或许是安慰他自己,又或是为以后得自己铺路,轻飘飘的一句话真的没啥意义。
安鑫回家后,第二天就正式上班。
虽然这会人员充备,她也混成了老资格,很多工作都轮不到她做了,可这班一天不上心里都不得劲。
新来的小姑娘跟她当年一样的年纪,朝气蓬勃又充满了干劲。
被离婚的人凶哭了,掉着眼泪继续办证。
美其名曰善始善终。
“你说这孩子是不是跟你一样轴。”李安和意有所指。
“不能。”安鑫翘着脚摆手,“这要是我,哭的就是对面的人。”
“你也就是嘴硬。”李安和闲着没事拿着牛肉干啃。
他这几年高血压、高血脂都出来了。
可不能再造了,天天吃这个解馋。
三天后,老一茬年纪最小的孟姐退休,安鑫当仁不让的成了登记处的老大姐。
卫生不用打扫,水也不用自己去打,实在闲的发霉。
李安和看着她大秋天冒冷汗,若有所思,“你不会是更年期提前了吧,我媳妇就你现在的症状。”
“仙女也会更年期啊。”
安鑫呵呵的笑了,她还不到四十,神一样的更年期提前。
她纯粹就是闲的。
闲着没事就得找点事,安鑫赶紧拿出手机给她家老佛爷打电话。
“安鑫啊,有事啊。”安一元正跟宁如山下棋,看见安鑫的电话做了个暂停的动作。
“我奶奶休息了吗,我打算跟她老人家商量个事。”安鑫听见老爷子的语气,知道他心情不错。
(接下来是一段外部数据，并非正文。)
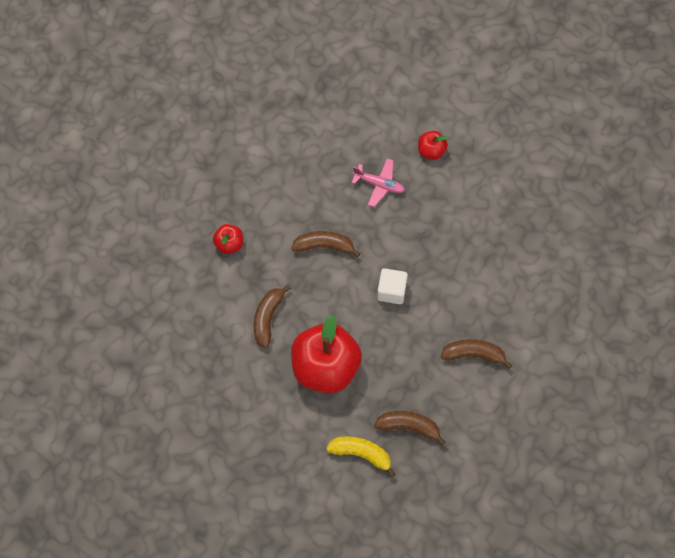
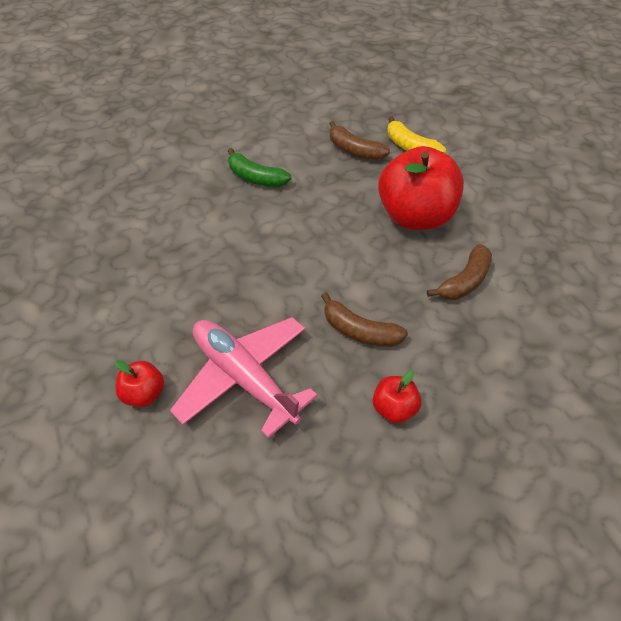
camera: 155 degrees left, 15 degrees down
(229, 244) = (490, 383): red apple -> red apple (394, 408)
(379, 184) = (244, 378): pink plane -> pink plane, size x1.85
(391, 291) = (304, 256): white cube -> none
(474, 354) = (255, 177): brown banana -> green banana

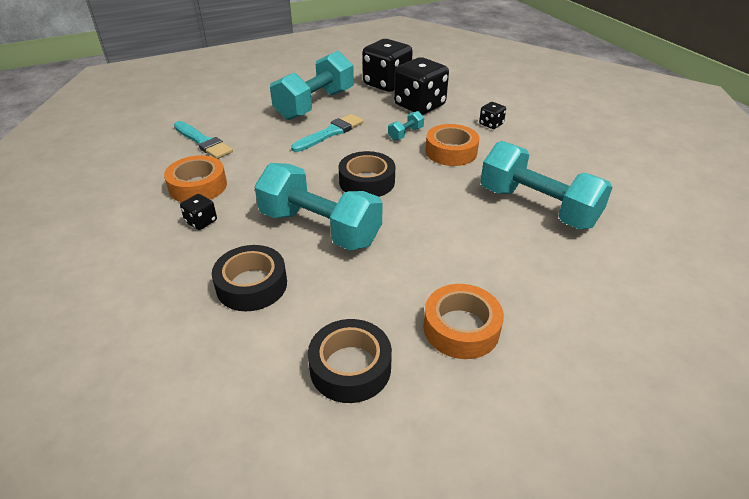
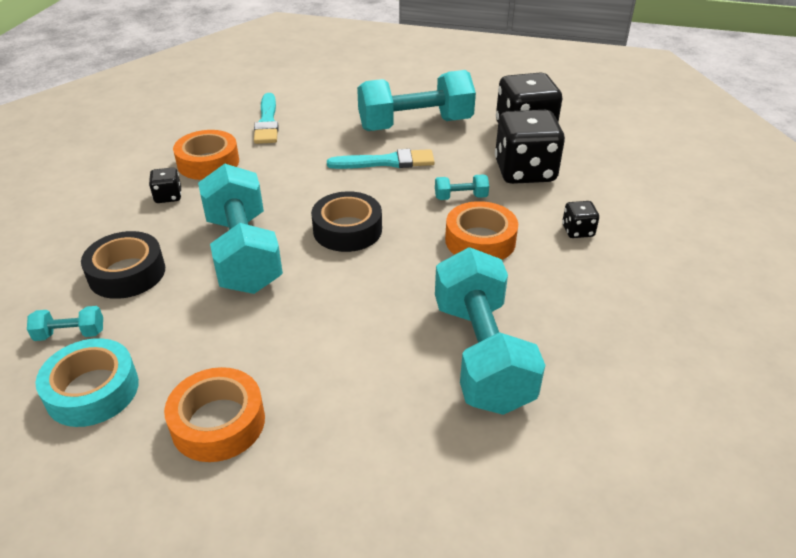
camera: 40 degrees right, 0 degrees up
(272, 347) = (70, 334): none -> turquoise dumbbell
(350, 367) = (92, 390): black tape -> turquoise tape

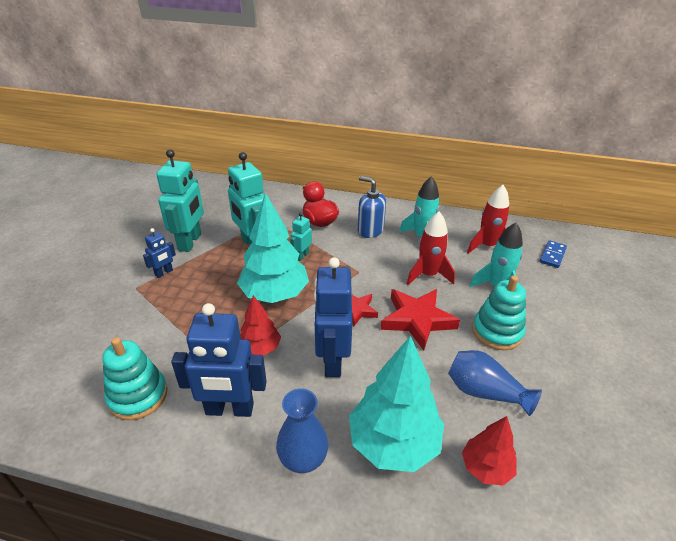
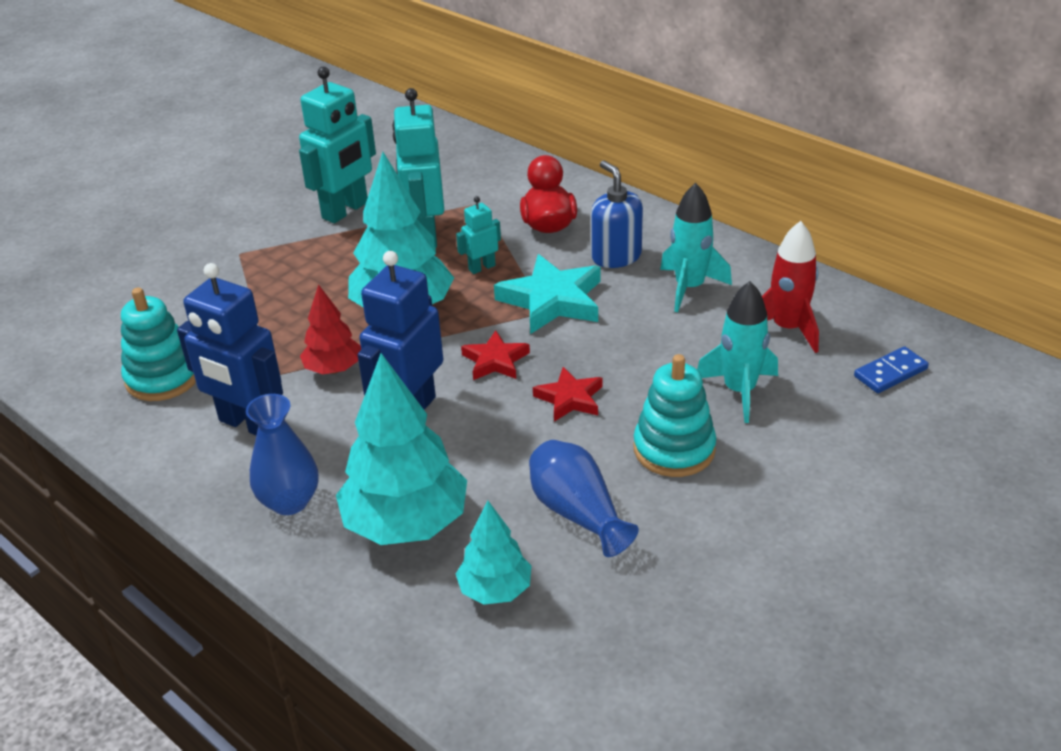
camera: 30 degrees right, 0 degrees up
(164, 273) = (285, 243): blue robot -> none
(357, 264) = (552, 300): none -> turquoise star
(417, 320) = (570, 399): red star -> red star, size x0.59
(428, 275) = (645, 344): red rocket -> none
(486, 468) = (495, 590): red tree -> turquoise tree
“醒着呢,我去把手机给她。”安一元快速的起身,继而一脸严肃的嘱咐宁如山,“等我回来啊,你是个君子,我都快赢了,不能偷棋。”
宁如山一脸真诚的保证。
等人走后,他直接拿着“将”跑了。
小样,安鑫这电话来的及时,如此机会他要是再让安一元将了军,那就太不懂事儿。
另一边,安一元把手机给老太太递了过去,“妈,安鑫的电话。”
“咋打你那去了。”赵奶奶把金丝眼镜戴上,这会头发已经花白,不用染都白的很好看。
“怕您睡着受了惊。”安一元惦记着棋局,说待会再来拿手机。
等他跑回去的时候,凉亭里哪里还有人。
屋里,安鑫问了一圈,赶紧说正事,“奶奶,转了这一圈,我琢磨了一件事,让新月改姓赵吧,有些事能名正言顺,省的以后让人道德绑架。”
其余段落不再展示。